Task to complete: A faithful copy without images is required: write out all the records exactly.

The records:

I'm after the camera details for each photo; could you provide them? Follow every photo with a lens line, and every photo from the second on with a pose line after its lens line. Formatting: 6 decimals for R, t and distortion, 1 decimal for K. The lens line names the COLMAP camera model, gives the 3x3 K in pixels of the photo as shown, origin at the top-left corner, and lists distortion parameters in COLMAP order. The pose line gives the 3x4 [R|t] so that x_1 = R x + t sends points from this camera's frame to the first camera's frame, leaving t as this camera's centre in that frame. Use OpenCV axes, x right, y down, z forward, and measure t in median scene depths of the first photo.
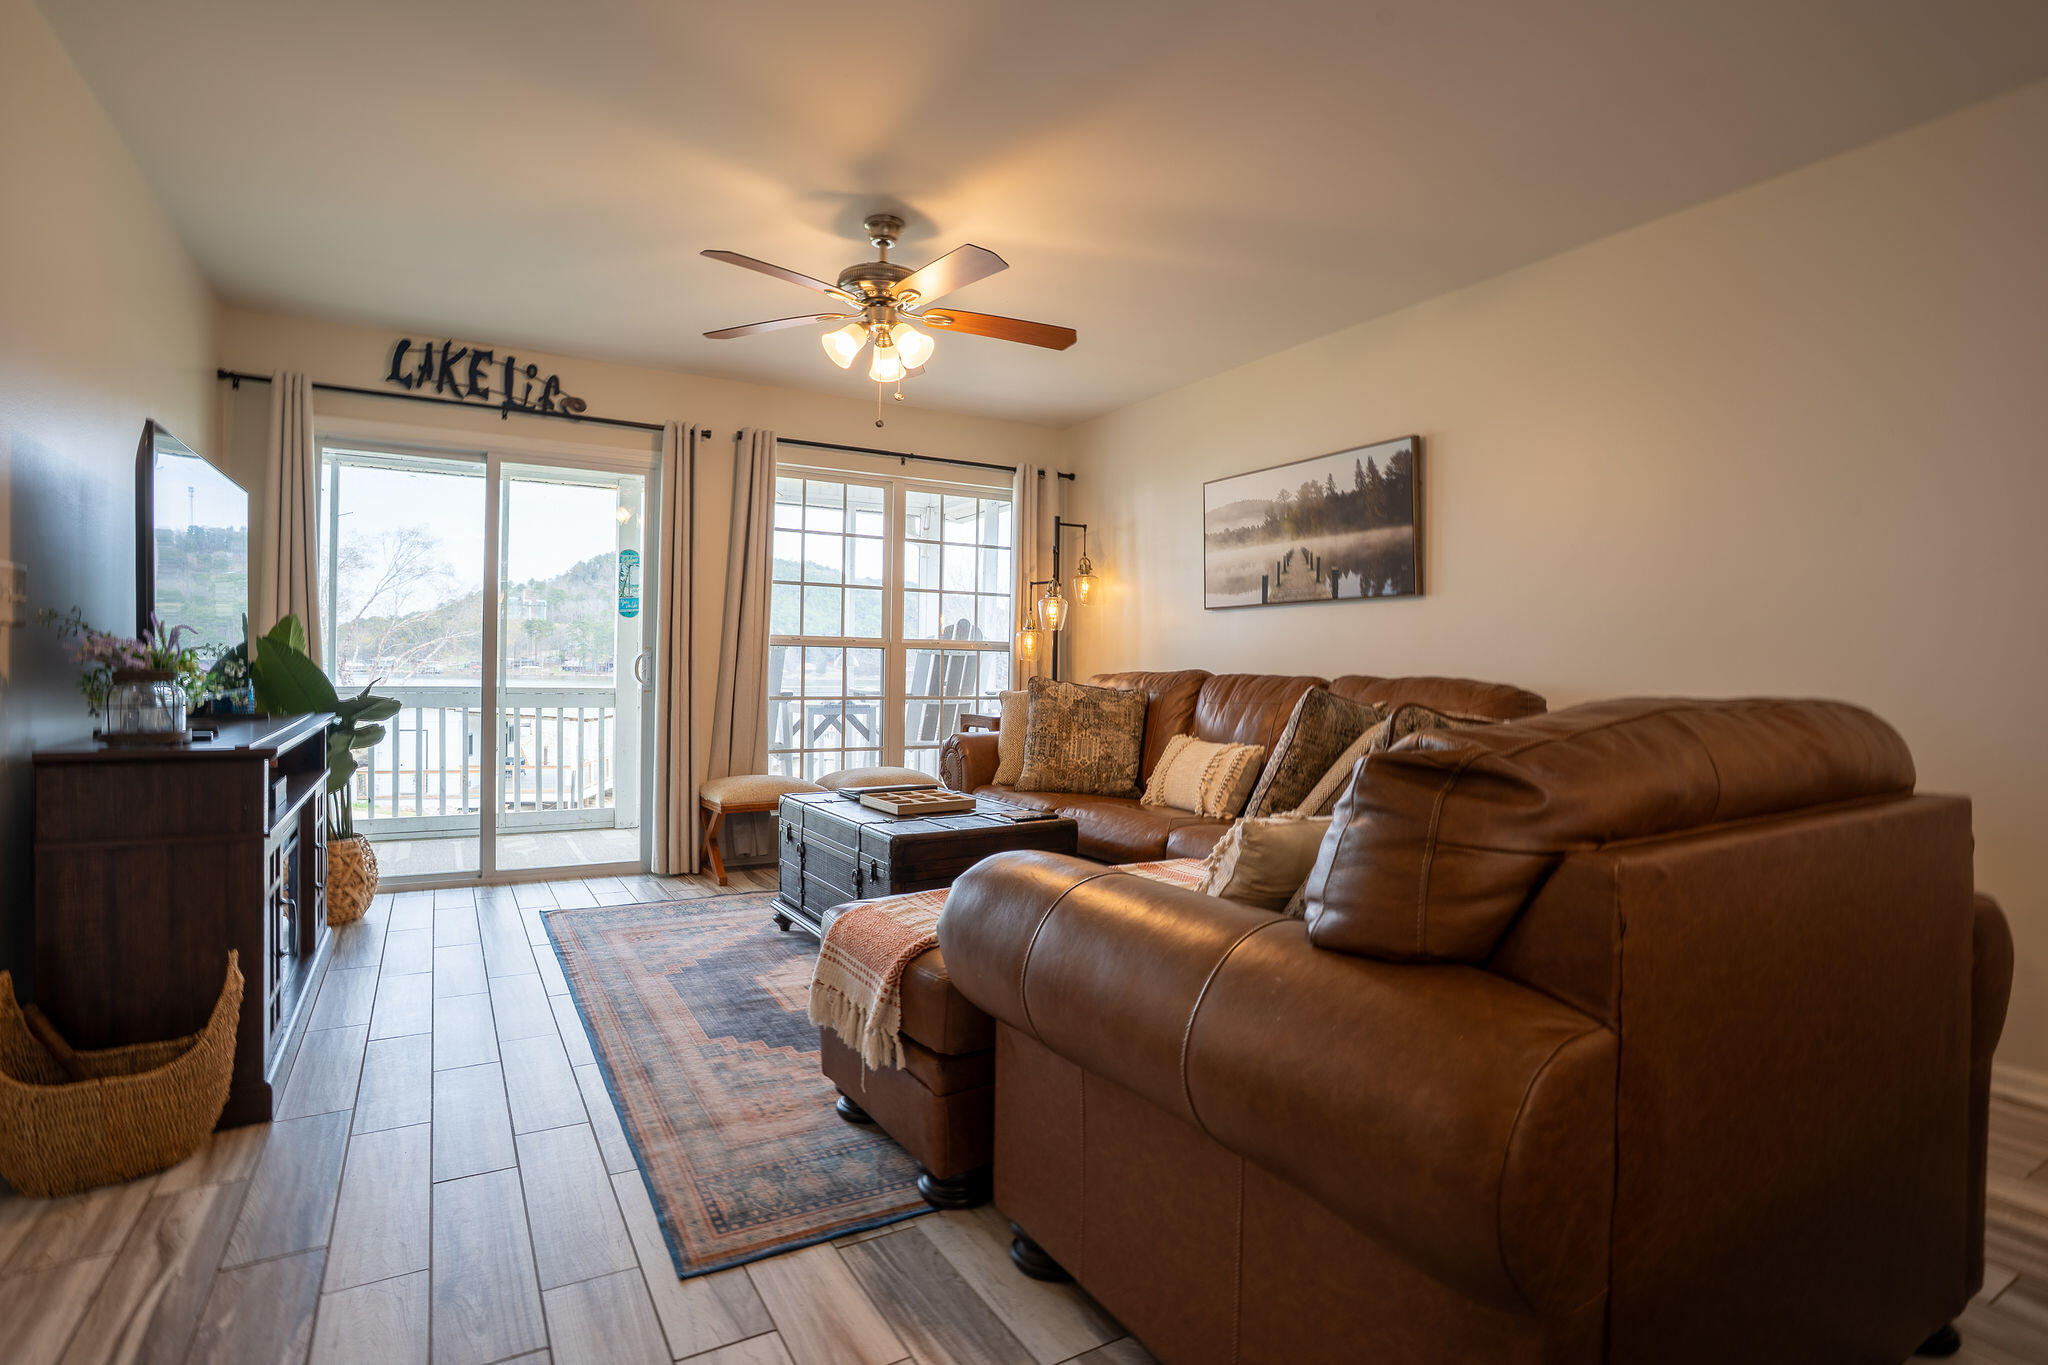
lens RADIAL K [[1005.3, 0, 1017.7], [0, 1005.3, 673.6], [0, 0, 1]] dist [-0.083937, 0.038150]
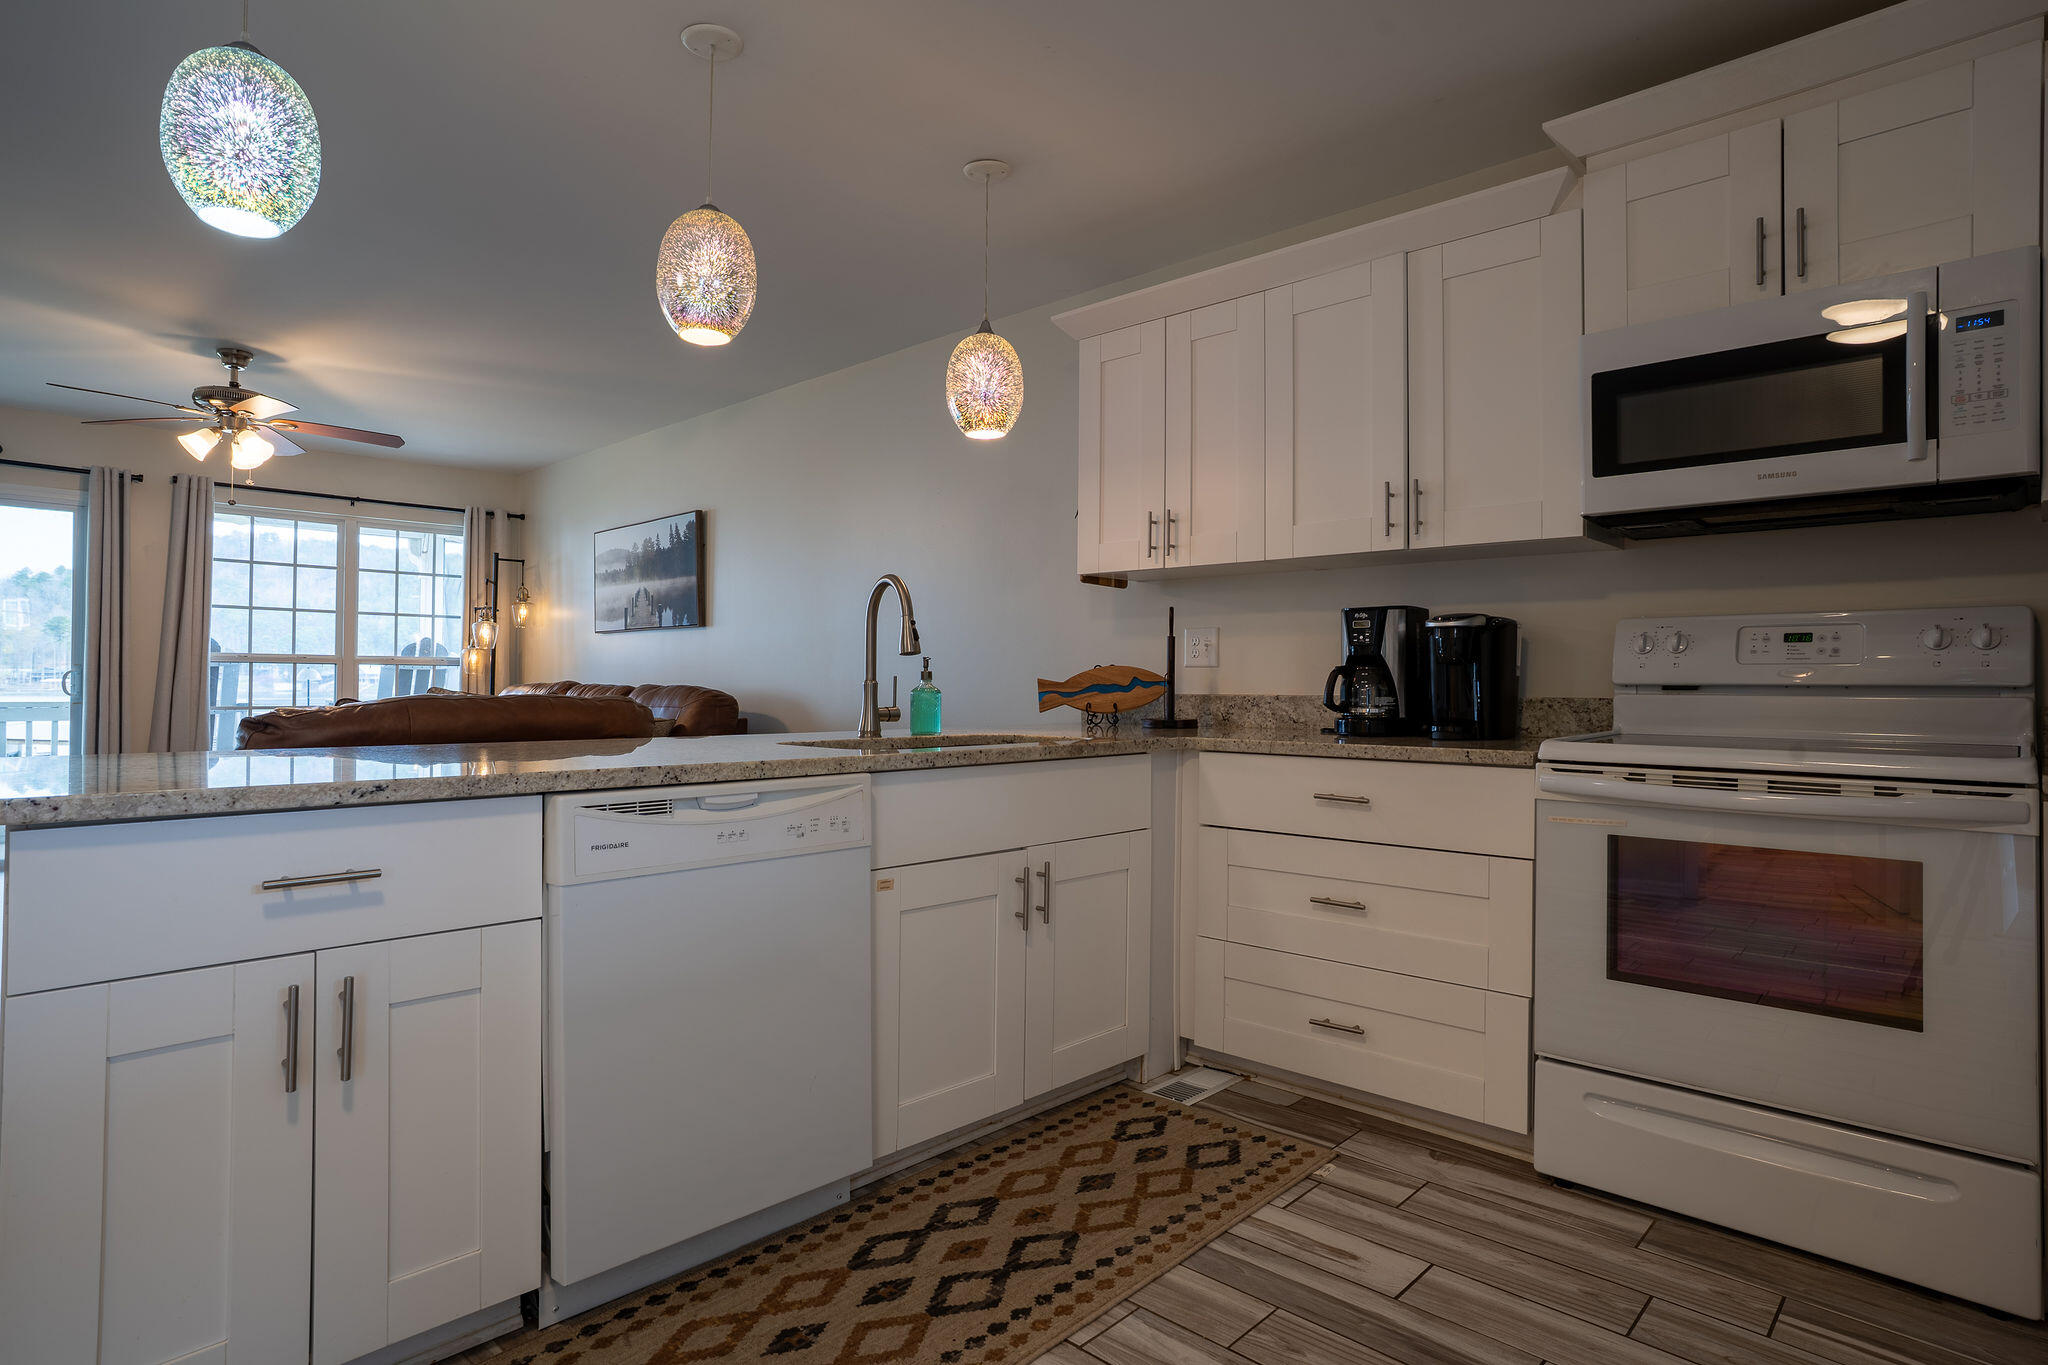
lens RADIAL K [[1091.0, 0, 1014.9], [0, 1091.0, 677.4], [0, 0, 1]] dist [-0.070973, 0.045940]
pose [[0.962437, -0.006276, 0.271433, 0.363322], [0.007733, 0.999961, -0.004297, 0.001494], [-0.271395, 0.006235, 0.962448, -0.499168]]
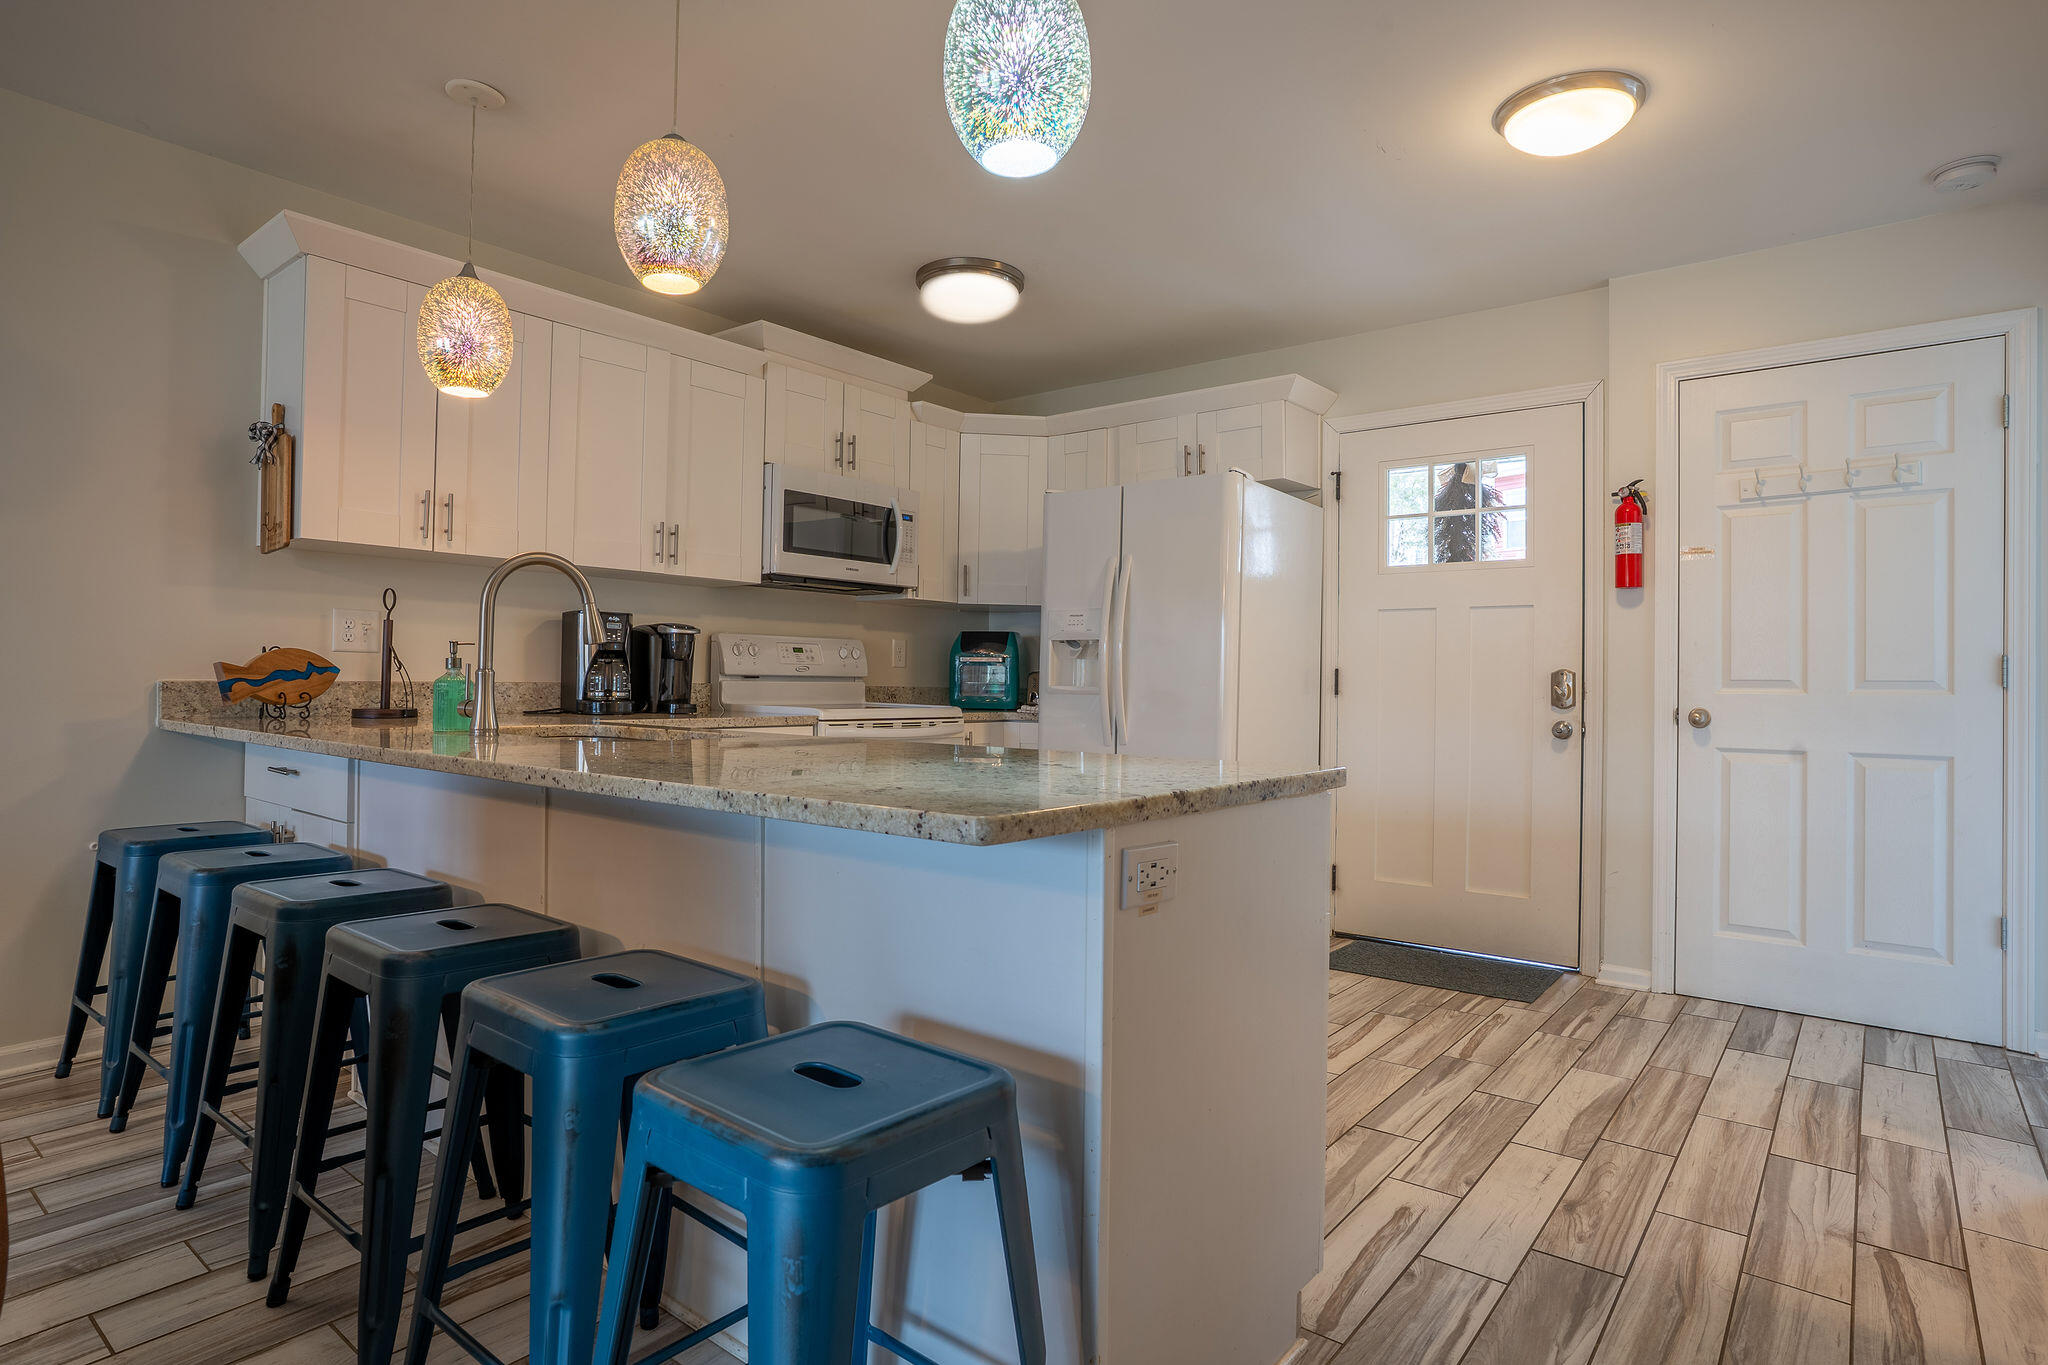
lens RADIAL K [[1091.0, 0, 1014.9], [0, 1091.0, 677.4], [0, 0, 1]] dist [-0.070973, 0.045940]
pose [[-0.349263, -0.013716, 0.936925, -0.142149], [-0.014946, 0.999847, 0.009066, -0.004634], [-0.936906, -0.010837, -0.349414, 0.083940]]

Answer:
I'm after the camera details for each photo; could you provide them? Follow every photo with a lens line, and every photo from the second on with a pose line after its lens line. Formatting: 6 decimals for R, t and distortion, 1 decimal for K. The lens line names the COLMAP camera model, gives the 3x3 K in pixels of the photo as shown, origin at the top-left corner, and lists distortion parameters in COLMAP order. The pose line gives the 3x4 [R|t] so that x_1 = R x + t sends points from this camera's frame to the first camera's frame, leaving t as this camera's centre in that frame. Use OpenCV axes, x right, y down, z forward, and measure t in median scene depths of the first photo.
lens RADIAL K [[1005.3, 0, 1017.7], [0, 1005.3, 673.6], [0, 0, 1]] dist [-0.083937, 0.038150]
lens RADIAL K [[1091.0, 0, 1014.9], [0, 1091.0, 677.4], [0, 0, 1]] dist [-0.070973, 0.045940]
pose [[0.962437, -0.006276, 0.271433, 0.363322], [0.007733, 0.999961, -0.004297, 0.001494], [-0.271395, 0.006235, 0.962448, -0.499168]]
lens RADIAL K [[1091.0, 0, 1014.9], [0, 1091.0, 677.4], [0, 0, 1]] dist [-0.070973, 0.045940]
pose [[-0.349263, -0.013716, 0.936925, -0.142149], [-0.014946, 0.999847, 0.009066, -0.004634], [-0.936906, -0.010837, -0.349414, 0.083940]]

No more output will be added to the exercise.